Да, у него было странное по нынешним временам имя – Еремей. Оно ему не нравилось, и когда приходилось знакомиться, а в те времена мы часто знакомились с разными людьми, он называл себя Емельяном, Евгением и даже Евстигнеем, только не Еремеем. Чужие имена не затрагивали его самолюбие. «Называйте меня Евстигнеем», – говорил он. Дескать, можете смеяться над этим именем, писать его на заборах, рифмовать в срамных четверостишиях – мне на это наплевать, меня зовут иначе. Этакая своеобразная маскировка.

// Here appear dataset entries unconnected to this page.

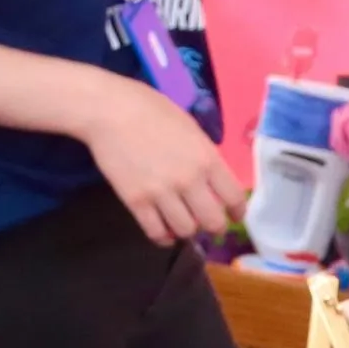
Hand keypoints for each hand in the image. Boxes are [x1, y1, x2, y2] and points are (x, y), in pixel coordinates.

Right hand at [82, 73, 248, 245]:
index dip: (238, 212)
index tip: (235, 216)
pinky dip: (163, 237)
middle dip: (214, 227)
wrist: (109, 110)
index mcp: (207, 158)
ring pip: (185, 230)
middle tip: (208, 224)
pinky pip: (156, 232)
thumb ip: (204, 155)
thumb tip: (212, 178)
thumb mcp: (190, 128)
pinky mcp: (136, 202)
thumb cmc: (151, 110)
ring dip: (186, 231)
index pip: (234, 197)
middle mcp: (189, 180)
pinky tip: (164, 232)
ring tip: (182, 223)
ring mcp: (162, 193)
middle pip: (213, 222)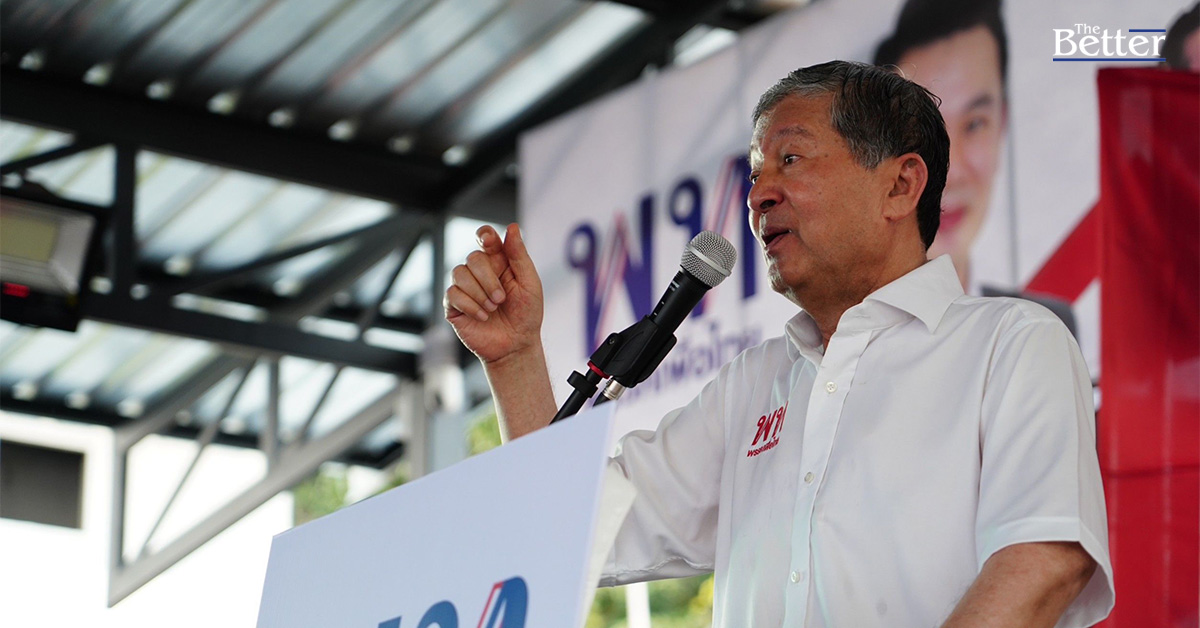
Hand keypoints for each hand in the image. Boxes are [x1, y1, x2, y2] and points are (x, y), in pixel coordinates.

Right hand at [444, 223, 543, 363]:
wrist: (516, 345)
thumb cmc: (526, 314)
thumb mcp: (529, 283)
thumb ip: (519, 255)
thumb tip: (513, 227)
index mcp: (499, 262)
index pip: (486, 237)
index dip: (484, 235)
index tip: (489, 241)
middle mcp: (479, 272)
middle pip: (472, 257)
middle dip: (488, 278)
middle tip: (501, 298)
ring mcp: (465, 288)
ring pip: (458, 273)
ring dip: (479, 293)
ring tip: (493, 308)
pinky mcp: (454, 305)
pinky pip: (452, 294)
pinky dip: (470, 306)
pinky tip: (483, 316)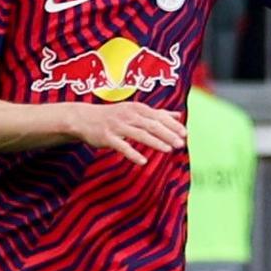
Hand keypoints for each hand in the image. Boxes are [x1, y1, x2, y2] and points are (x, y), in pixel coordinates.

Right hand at [67, 101, 186, 165]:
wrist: (85, 118)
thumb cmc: (114, 115)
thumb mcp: (135, 110)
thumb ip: (157, 113)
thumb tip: (178, 115)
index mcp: (137, 108)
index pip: (158, 116)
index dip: (172, 125)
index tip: (184, 134)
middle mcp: (129, 115)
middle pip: (152, 124)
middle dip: (167, 134)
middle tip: (181, 144)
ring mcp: (118, 126)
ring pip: (139, 134)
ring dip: (155, 142)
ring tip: (168, 150)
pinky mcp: (107, 137)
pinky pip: (122, 146)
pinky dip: (133, 153)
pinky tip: (143, 161)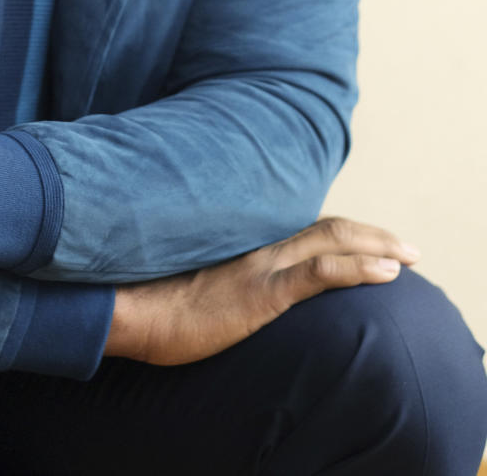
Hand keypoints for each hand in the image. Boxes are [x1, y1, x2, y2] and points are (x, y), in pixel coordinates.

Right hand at [105, 216, 419, 365]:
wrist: (127, 308)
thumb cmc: (146, 299)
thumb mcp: (185, 277)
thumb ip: (212, 272)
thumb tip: (220, 287)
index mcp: (239, 243)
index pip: (299, 228)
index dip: (339, 233)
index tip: (366, 240)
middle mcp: (254, 246)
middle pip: (325, 228)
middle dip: (371, 234)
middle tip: (405, 245)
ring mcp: (259, 266)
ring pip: (332, 241)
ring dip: (378, 247)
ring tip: (408, 256)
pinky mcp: (260, 291)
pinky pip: (321, 273)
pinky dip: (360, 268)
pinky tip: (387, 273)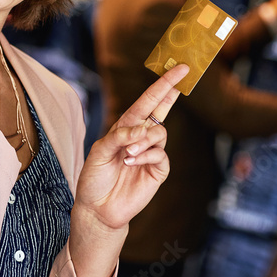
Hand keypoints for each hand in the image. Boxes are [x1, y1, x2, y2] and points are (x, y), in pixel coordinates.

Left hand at [74, 64, 188, 229]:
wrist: (98, 208)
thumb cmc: (94, 177)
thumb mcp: (99, 151)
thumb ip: (118, 136)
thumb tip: (141, 129)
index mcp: (125, 127)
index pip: (146, 102)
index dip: (163, 85)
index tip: (179, 68)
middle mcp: (140, 137)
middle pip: (161, 109)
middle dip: (170, 91)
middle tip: (182, 74)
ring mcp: (150, 153)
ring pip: (160, 133)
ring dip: (144, 139)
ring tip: (128, 154)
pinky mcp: (158, 170)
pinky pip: (160, 155)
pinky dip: (146, 156)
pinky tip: (131, 163)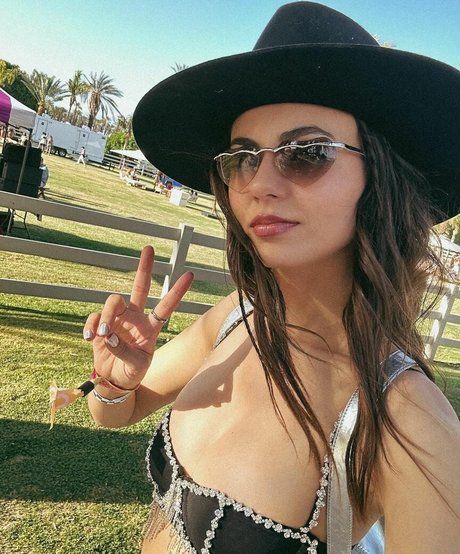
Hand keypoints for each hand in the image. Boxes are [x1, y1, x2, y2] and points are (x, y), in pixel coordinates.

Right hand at [83, 245, 192, 389]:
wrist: (114, 381)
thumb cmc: (131, 372)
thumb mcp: (135, 366)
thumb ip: (123, 351)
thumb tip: (107, 335)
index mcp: (151, 328)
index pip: (166, 306)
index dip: (177, 291)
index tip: (190, 274)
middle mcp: (136, 318)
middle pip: (141, 287)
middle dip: (145, 268)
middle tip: (149, 248)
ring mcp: (118, 319)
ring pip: (113, 301)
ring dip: (107, 316)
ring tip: (102, 335)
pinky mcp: (101, 325)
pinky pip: (95, 316)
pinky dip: (91, 325)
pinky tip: (89, 338)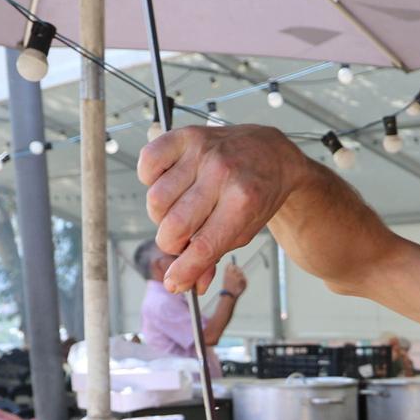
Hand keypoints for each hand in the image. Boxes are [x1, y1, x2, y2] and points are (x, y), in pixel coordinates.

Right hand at [139, 125, 291, 295]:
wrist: (271, 154)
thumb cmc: (257, 195)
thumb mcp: (245, 231)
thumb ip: (214, 257)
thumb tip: (190, 284)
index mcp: (243, 202)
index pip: (204, 245)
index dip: (184, 270)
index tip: (174, 282)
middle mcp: (222, 173)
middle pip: (173, 226)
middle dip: (172, 243)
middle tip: (182, 240)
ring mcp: (202, 152)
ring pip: (156, 199)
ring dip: (161, 215)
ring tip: (178, 211)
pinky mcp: (185, 136)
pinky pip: (147, 162)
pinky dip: (150, 179)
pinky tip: (168, 184)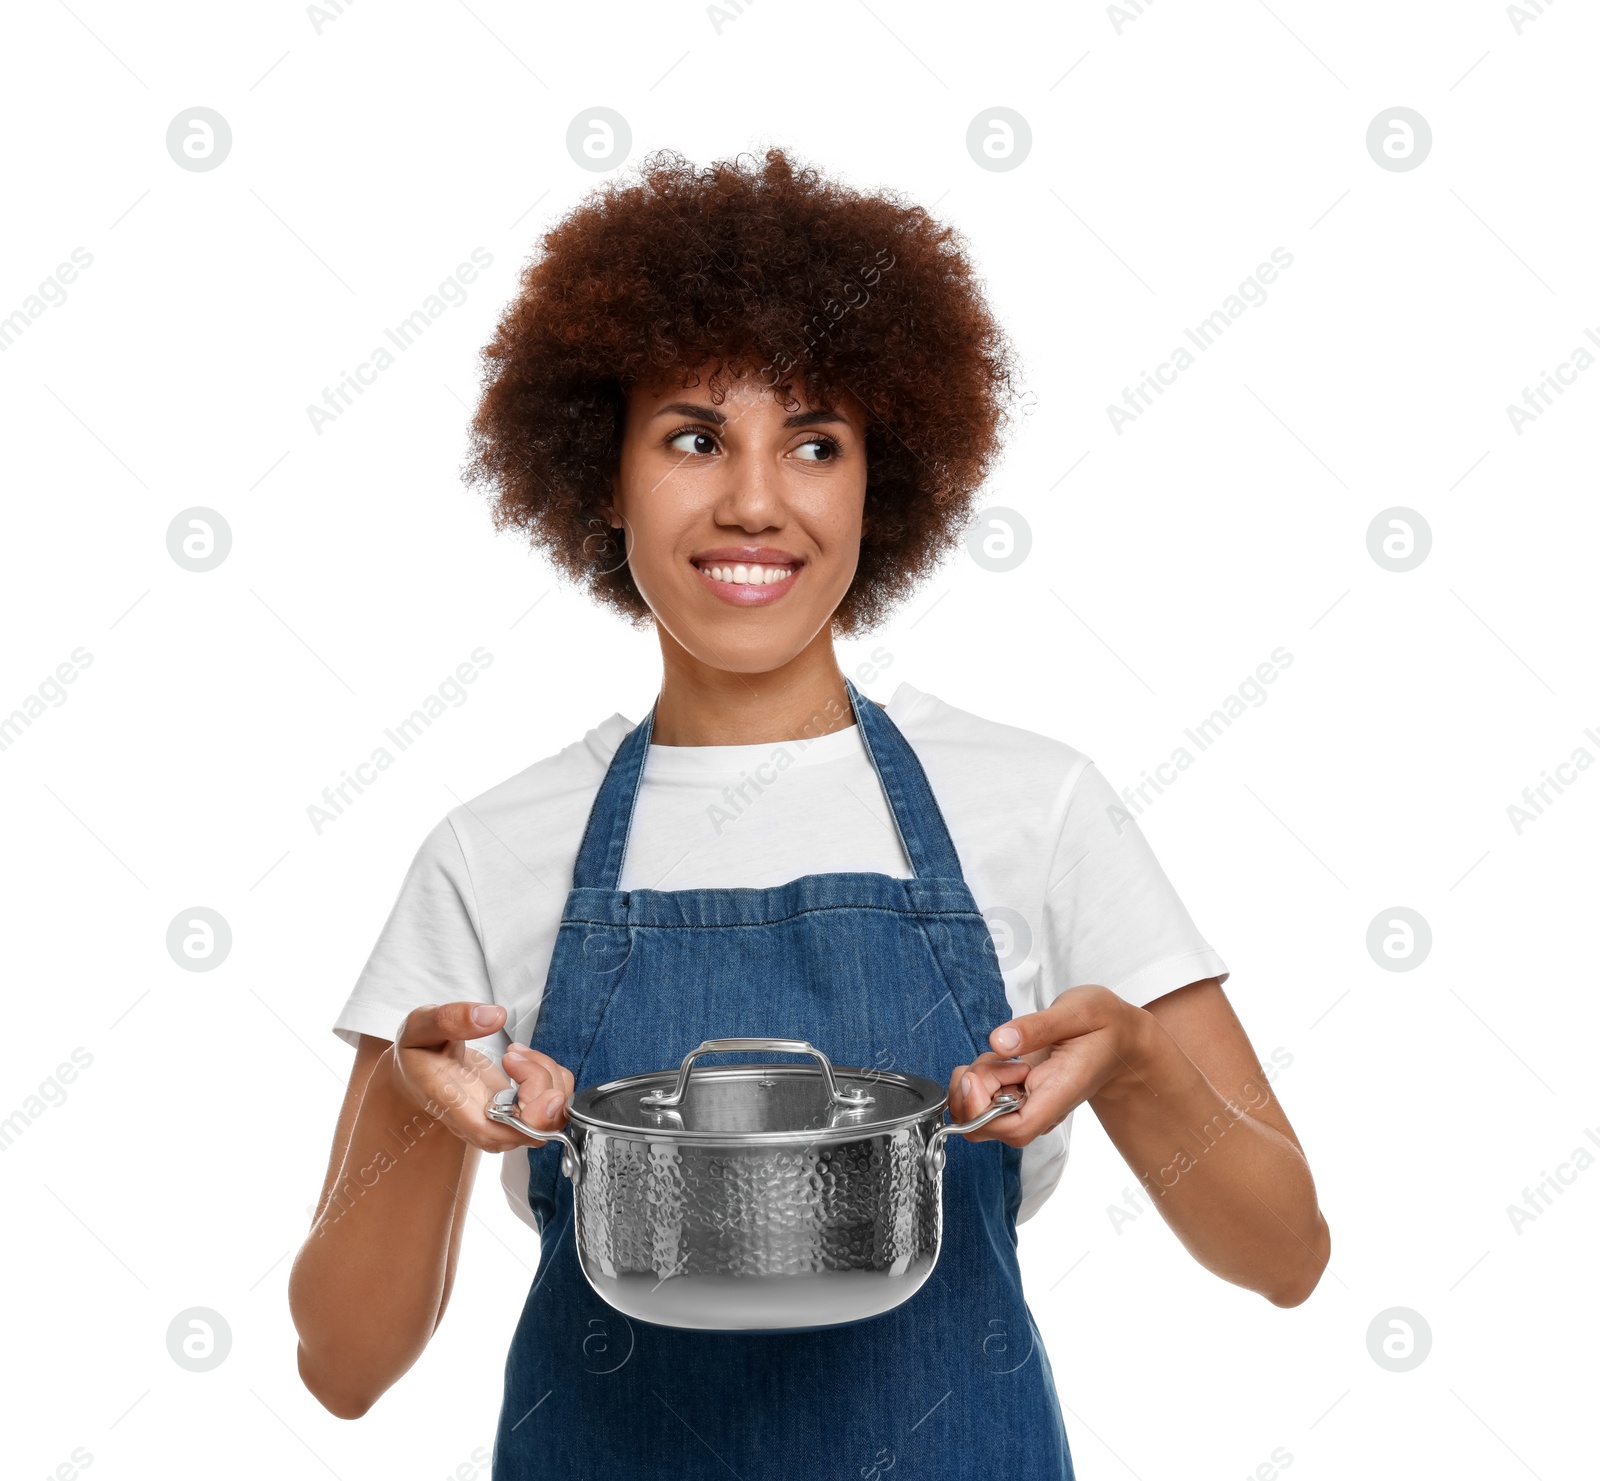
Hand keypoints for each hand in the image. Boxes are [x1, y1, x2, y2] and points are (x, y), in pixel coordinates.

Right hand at [385, 1001, 573, 1153]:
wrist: (417, 1067)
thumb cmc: (418, 1050)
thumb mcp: (421, 1025)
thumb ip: (451, 1018)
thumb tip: (494, 1017)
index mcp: (454, 1105)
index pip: (494, 1134)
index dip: (529, 1122)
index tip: (543, 1090)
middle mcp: (481, 1121)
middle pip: (531, 1129)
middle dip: (543, 1087)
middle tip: (515, 1054)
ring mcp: (502, 1117)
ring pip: (548, 1117)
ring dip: (548, 1078)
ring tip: (518, 1053)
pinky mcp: (516, 1108)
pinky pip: (550, 1104)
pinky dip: (551, 1076)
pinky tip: (527, 1059)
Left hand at [947, 984, 1154, 1146]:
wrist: (1119, 1038)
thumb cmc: (1104, 1025)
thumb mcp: (1077, 1011)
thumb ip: (1038, 1027)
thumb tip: (999, 1042)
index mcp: (1058, 1093)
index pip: (1016, 1129)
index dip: (984, 1113)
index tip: (977, 1078)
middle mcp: (1041, 1108)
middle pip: (987, 1127)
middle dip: (970, 1093)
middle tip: (992, 1058)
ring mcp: (1029, 1105)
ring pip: (979, 1114)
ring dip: (973, 1082)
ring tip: (1000, 1054)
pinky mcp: (1019, 1096)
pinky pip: (984, 1100)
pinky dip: (978, 1077)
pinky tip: (999, 1057)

Мы отошли в сторонку, чтобы не мешать прохожим, и с полчаса предавались беспорядочным воспоминаниям о старых временах, приятелях, красивых девушках, а тогда, надо сказать, все девушки были красивыми, одно их слово могло и осчастливить, и уничтожить, каждая держала в руках твою судьбу, будущее, твою победу или поражение на вечные времена. Но даже уничтоженный, отвергнутый и осмеянный, ты мог искренне наслаждаться своим героем, потому что знал наверняка – впереди безбрежный простор лет и запросто можно все исправить, по-своему переиначить. А сейчас – что делать, – сейчас ты болезненно чувствуешь локтями стены бетонного коридора, в котором живешь, по которому снуешь каждый день взад-вперед, понимаешь, насколько ограничен круг людей, с которыми общаешься. Отношения с ними выверены и определены на годы вперед, это исключает неожиданности, и ты постепенно перестаешь даже ожидать их, более того – начинаешь их опасаться. Появление в твоей жизни нового человека почти невероятно, да и сам делаешь все, чтобы этого не случилось. Попросту не хватает духу для сближения с новым человеком, он утомляет, раздражает, отнимает время, вот что страшнее всего – он отнимает время, которое, и ты сам это знаешь, все равно не использовать никак иначе.